Et c’est là qu’intervient la première hypothèse de la défense du prévenu contestant les faits : «Le fils a pu jouer avec le rouleau» qui traînait dans la voiture de sa mère. «Il n’y a aucune indication dans le dossier que le rouleau se trouvait déjà dans la voiture et que l’enfant, qui n’a même pas deux ans, l’ait manipulé…», remarquera la présidente.

Mais il y a encore une autre hypothèse, selon la défense : l’ADN de l’enfant a été transféré par la mère, Ana Lopes… sur le bout de scotch, il y aurait donc eu «transfert indirect». «Il est fortement probable qu’une maman ait de l’ADN de son enfant de deux ans sur ses mains», relève l’experte. Elle ne peut toutefois répondre de but en blanc à la question de savoir «quelle est la probabilité que l’ADN subsiste sur ses mains pour qu’il puisse être transféré sur un rouleau de scotch?». Car il faudrait fixer un scénario. Si l’on suit celui selon lequel la victime a eu son dernier contact avec l’enfant le dimanche 15 janvier 2017 entre 16 h et 17 h et qu’ensuite, selon les déclarations d’un ami, elle a eu un rapport sexuel avant de passer chez McDonald’s, elle estime que la «probabilité (de ce transfert d’ADN de l’enfant) serait très, très faible». «Sur l’anse du sachet McDo qu’elle a manipulée avant sa disparition, il n’y a pas d’ADN du petit», soulève-t-elle.

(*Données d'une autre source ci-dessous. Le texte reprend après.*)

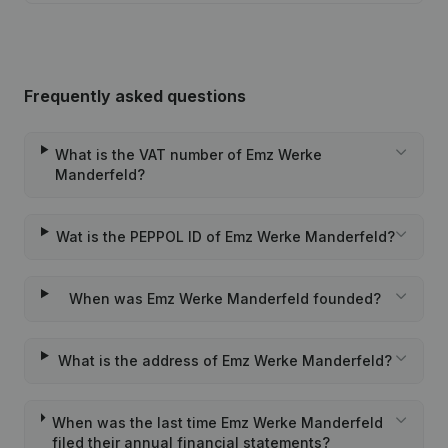
Frequently asked questions
What is the VAT number of Emz Werke
Manderfeld?
Wat is the PEPPOL ID of Emz Werke Manderfeld?
When was Emz Werke Manderfeld founded?
What is the address of Emz Werke Manderfeld?
When was the last time Emz Werke Manderfeld
filed their annual financial statements?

L’auteur portait-il des gants?

L’ADN masculin n’a pas été retrouvé sur la face non collante du rouleau adhésif. «Pourquoi?», voulait savoir la représentante du parquet. «L’auteur qui portait des gants a-t-il pu se gratter dans cette situation stressante et avec cette main aurait-il ensuite manié la face collante du rouleau?» Il y a encore une autre hypothèse, selon l’expert en empreintes génétiques : «Sur une face collante, il y a plus de chances de récupérer du matériel exploitable que sur une face non collante.»

S’il n’exclut pas la possibilité du transfert d’ADN, il estime qu’il y a «plutôt eu dépôt direct», c’est-à-dire que le prévenu a manipulé le scotch. Il retient aussi que la surface où l’ADN a été recueilli était une «zone protégée», il a donc fallu décoller l’entame. Pour l’expert qui a livré son analyse sur demande de la défense, l’hypothèse que l’ADN de l’enfant a été transféré par l’intermédiaire de la mère n’est toutefois pas nulle. Car les quantités d’ADN observées seraient extrêmement faibles et en plus, elles constitueraient un mélange…

L’audition du prévenu Marco B. devrait avoir lieu vendredi prochain. Durant les trois audiences précédentes, la chambre criminelle entendra les membres de sa famille, mais aussi la mère d’Ana Lopes.